We are continuing to delays in metrics for Atlas Shared Tier and Atlas Serverless clusters. Additionally all modifications for the Atlas Shared Tier clusters and Atlas Serverless instances are delayed including creation of new clusters/instances, ip access list, and user changes. For Atlas Dedicated clusters, user requested changes to Atlas clusters (modifying the Network Access list, adding an additional node in a replica set, adding a new Database User, etc.) are being processed in a timely manner. However, scheduled actions such as snapshots are experiencing delays. The delay for scheduled actions is currently decreasing.

Posted Jan 17, 2024 - 17:20 UTC

Update

Metrics for Atlas Shared Tier and Atlas Serverless clusters are still experiencing delays. User requested changes to Atlas clusters (modifying the Network Access list, adding an additional node in a replica set, adding a new Database User, etc.) are being processed in a timely manner. However, scheduled actions such as snapshots are experiencing delays.

Posted Jan 17, 2024 - 15:02 UTC

Update

We have partially remediated the issue. However, metrics for Atlas Shared Tier and Atlas Serverless clusters are still experiencing delays. Changes to Atlas clusters (including IP Access List modifications, topology and tier changes, or the creation of new clusters) may still be experiencing some delays.

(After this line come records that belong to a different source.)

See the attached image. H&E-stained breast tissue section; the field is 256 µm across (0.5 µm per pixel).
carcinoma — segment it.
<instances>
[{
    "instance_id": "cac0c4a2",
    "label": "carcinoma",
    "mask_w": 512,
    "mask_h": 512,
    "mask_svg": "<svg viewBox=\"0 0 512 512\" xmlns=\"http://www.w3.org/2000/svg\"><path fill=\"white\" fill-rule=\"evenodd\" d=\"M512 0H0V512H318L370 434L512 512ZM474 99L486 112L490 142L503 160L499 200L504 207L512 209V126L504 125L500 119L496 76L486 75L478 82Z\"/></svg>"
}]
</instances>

Posted Jan 17, 2024 - 13:33 UTC

Update

We are continuing to investigate this issue. No root cause or remediation has been reached at this time.

Posted Jan 17, 2024 - 12:07 UTC

Update

We are continuing to investigate this issue. No root cause or remediation has been reached at this time.

Posted Jan 17, 2024 - 11:03 UTC

Update

Atlas clusters may show as Degraded due to the delayed metrics data - however, there is no impact to the clusters themselves. (This is a false positive.) There may be a delay processing requested changes to Atlas clusters.

Posted Jan 17, 2024 - 09:07 UTC

Investigating

We are investigating an issue delaying the processing of metrics points for Atlas and Cloud Manager.

Posted Jan 17, 2024 - 08:33 UTC

This incident affected: MongoDB Cloud.